Nada indica que tenha se tratado de um vírus criado em laboratório. Mesmo assim, é possível que um vírus não natural tenha infectado alguém que, depois, o transportou para fora do laboratório. Em vez disso, me pergunto se ainda é aceitável que, em alguns laboratórios, seja permitido manipular vírus e talvez torná-los mais transmissíveis ou virulentos. Acredito que certos tipos de pesquisa deveriam ser reavaliados, especialmente quando a relação risco-benefício dessas experimentações se torna desfavorável.
Da estamina à Covid, como mudou a relação entre a ciência, de um lado, e a política e a opinião pública, de outro?
Entre tantas desgraças e dores, a Covid também levou a um fortalecimento do interesse pela ciência. É uma mudança que deve ser apreendida para alfabetizar cientificamente o país. Quanto à relação com a política, digamos que os cientistas foram consultados. Mas, depois, as escolhas nem sempre estiveram alinhadas com as suas indicações.
A pandemia também pode ser uma oportunidade para relançar a pesquisa na Itália?
O futuro da pesquisa está nas redes. Para tornar a Itália competitiva, é preciso abater a burocracia que impede a participação dos jovens pesquisadores nessas grandes redes. São necessárias ideias novas e interdisciplinaridade, porque há mais a descobrir no interstício entre uma disciplina e outra do que dentro dos cercados de cada uma. E, depois, voltemos a enviar os jovens pesquisadores para se formarem. Talvez deixando que os mais idosos se conectem remotamente.
Você acaba de ser premiada em Barcelona com o Hypatia European Science Prize como uma pioneira da ciência “open access”. Qual a importância da partilha das informações para o progresso da pesquisa? E, nesse sentido, as patentes são um obstáculo ou um incentivo?

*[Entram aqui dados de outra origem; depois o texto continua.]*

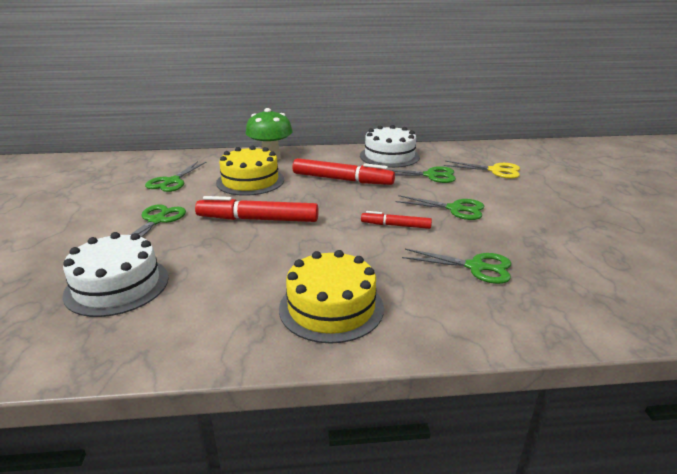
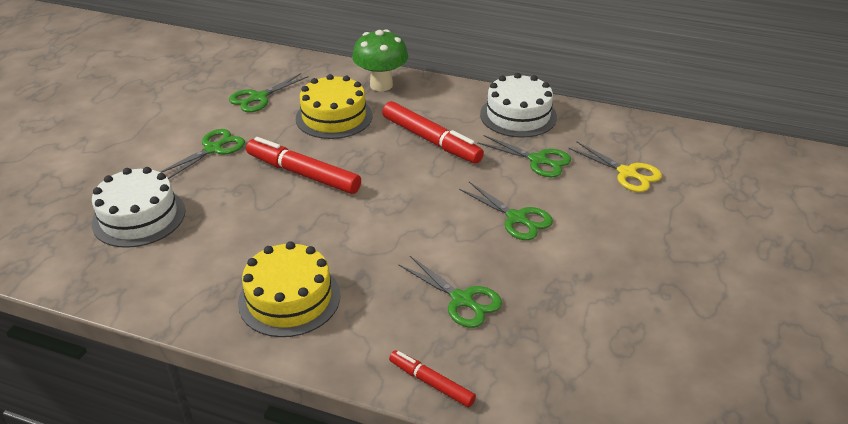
camera: 25 degrees right, 10 degrees up
red marker [361,211,432,229] -> red marker moved to [389,350,476,407]

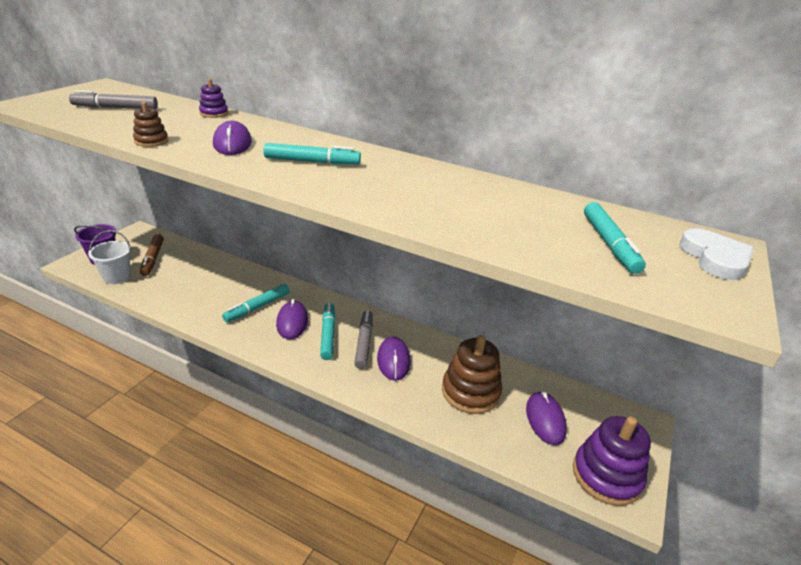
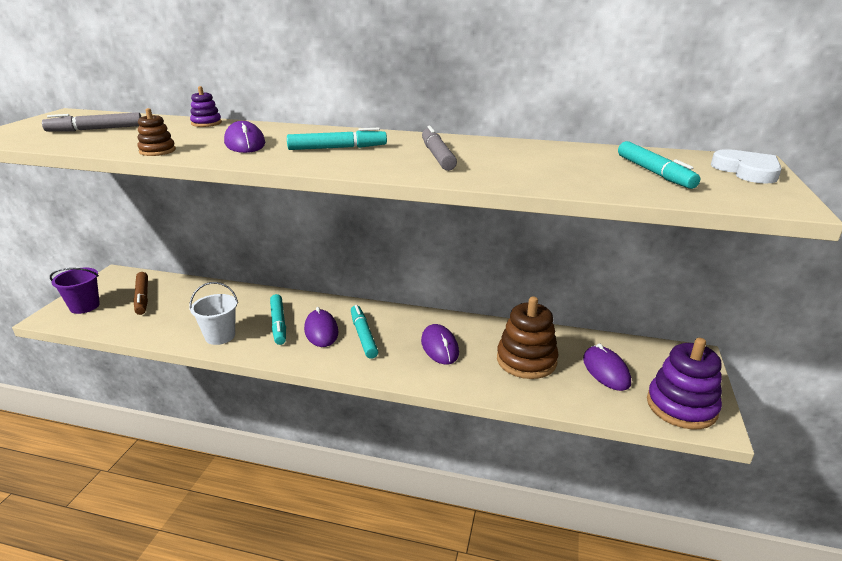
camera: 10 degrees left, 5 degrees down
white bucket [88,230,131,284] -> white bucket moved to [189,282,238,345]
turquoise marker [222,284,290,322] -> turquoise marker turned 45 degrees counterclockwise [270,294,286,345]
grey marker [354,311,373,369] -> grey marker moved to [422,126,457,171]

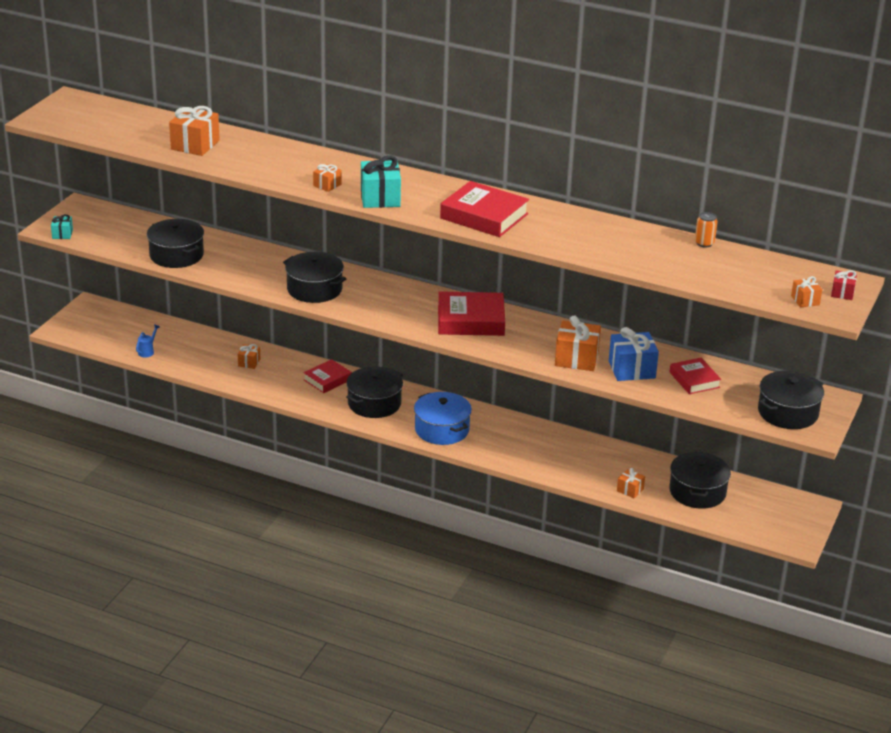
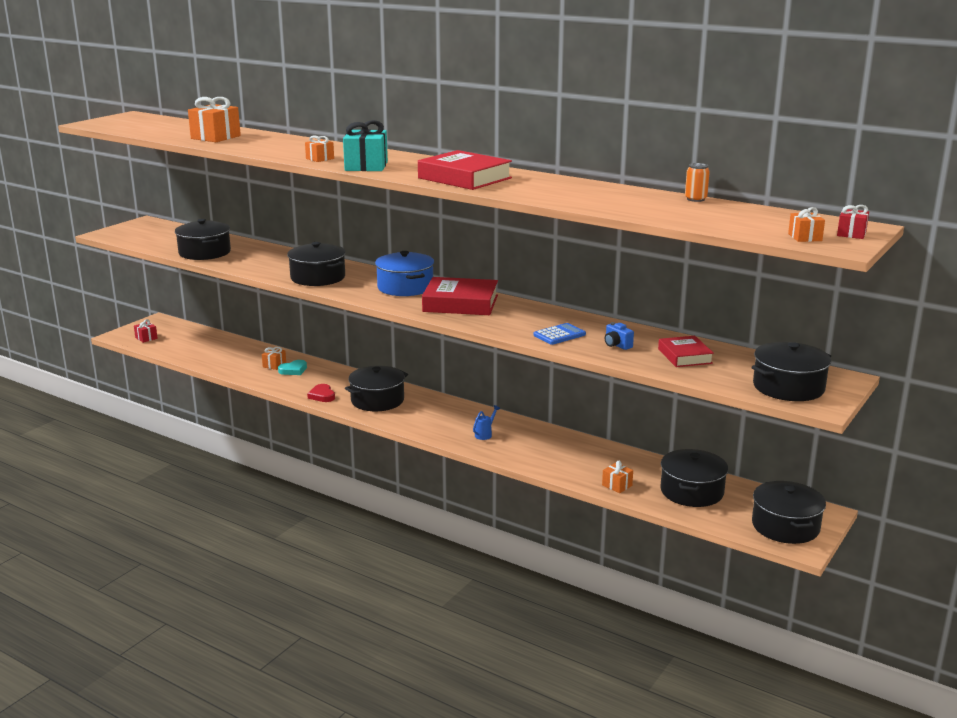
camera: 10 degrees right, 10 degrees down
turquoise gift [51,214,73,239] -> none
blue watering can [136,324,160,357] -> blue watering can moved to [473,405,500,440]
red book [303,359,352,393] -> none
blue pot [414,392,472,445] -> blue pot moved to [375,251,434,296]
orange gift [555,315,601,371] -> blue calculator [534,323,586,345]
blue gift [609,327,659,381] -> blue camera [605,322,634,350]
none -> red gift [134,319,158,343]
none -> turquoise heart [278,360,307,375]
none -> red heart [307,384,335,402]
none -> black pot [752,481,826,544]

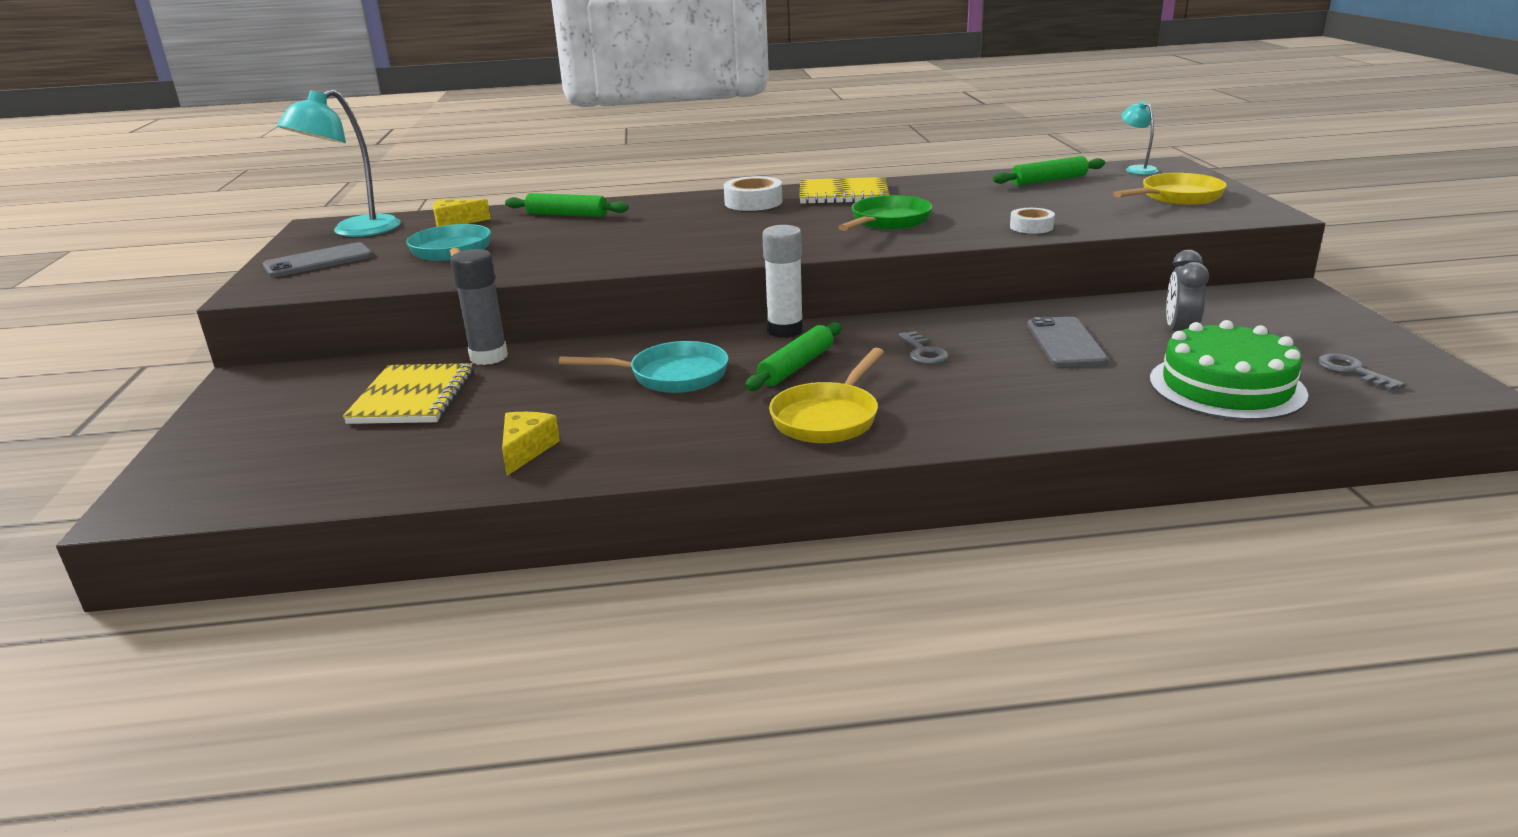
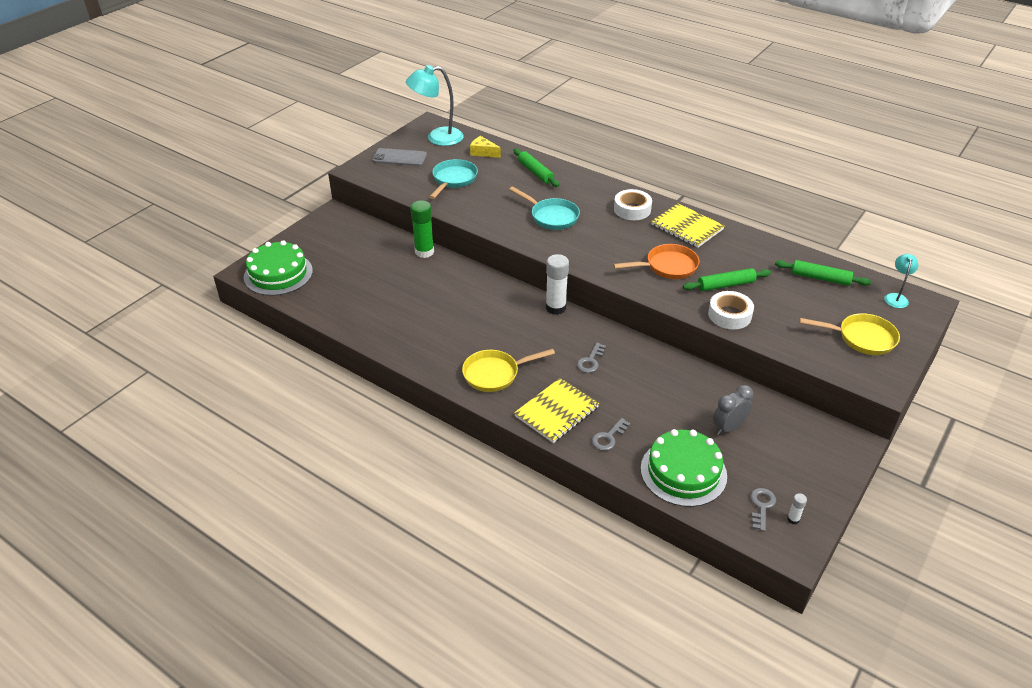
camera: 40 degrees right, 15 degrees up
yellow notebook [343,363,474,424] -> yellow notebook moved to [514,378,599,443]
grey glue stick [450,249,508,365] -> green glue stick [410,200,434,258]
yellow cheese [502,412,560,476] -> none
turquoise pan [559,341,729,393] -> turquoise pan moved to [509,186,580,230]
green rolling pin [745,322,842,391] -> green rolling pin moved to [683,268,771,291]
green pan [838,195,932,231] -> orange pan [613,244,699,279]
white tape [1010,208,1055,234] -> white tape [708,291,754,329], size x1.54
grey phone [1027,317,1108,367] -> none
none -> green cake [244,240,313,296]
none -> grey key [591,418,631,451]
none -> white glue stick [787,493,807,525]

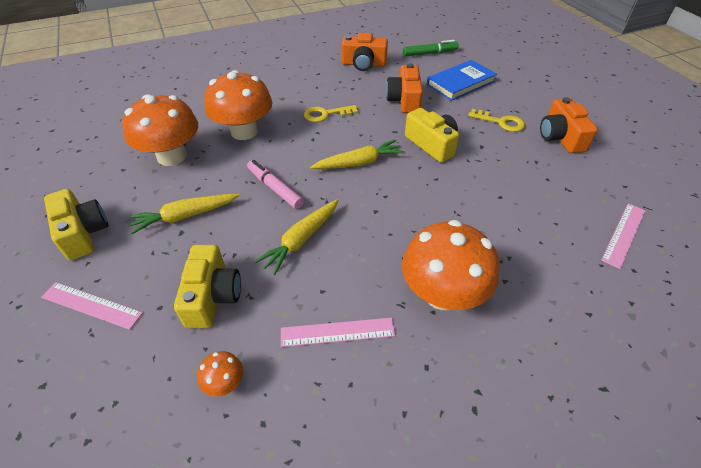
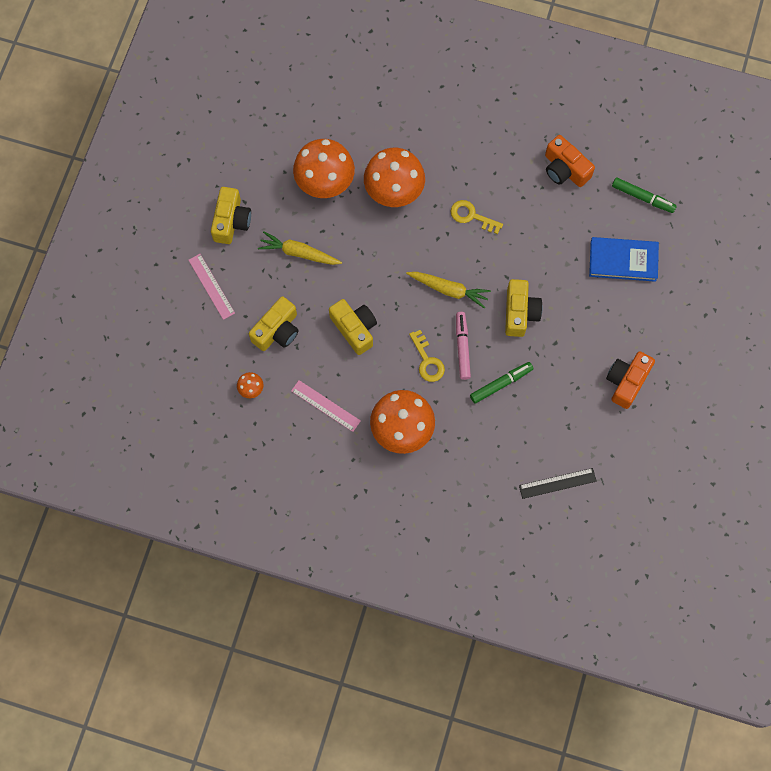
camera: 40 degrees right, 25 degrees up
pink marker [247,160,304,209] -> pink marker moved to [456,312,471,380]
yellow carrot [254,199,339,275] -> yellow camera [329,299,377,355]
orange camera [386,63,423,113] -> none
yellow key [468,109,525,132] -> yellow key moved to [409,330,445,382]
pink ruler [601,203,645,269] -> black ruler [519,468,597,499]
none -> green marker [470,362,533,404]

A pandemia nos fez entender como é importante trabalharmos juntos. Quinze anos atrás, o meu laboratório descobriu a primeira “variante africana” da gripe aviária. Essa sequência, em vez de acabar em bancos de dados fechados, foi disponibilizada a milhares de pesquisadores que puderam baixá-la em poucas horas. Hoje, muitos cientistas compartilharam esse meu gesto, e isso permitiu enfrentar a pandemia com armas muito mais afiadas. Mas, sobre as patentes, eu digo que a pesquisa também deve ser protegida para garantir o seu financiamento no futuro.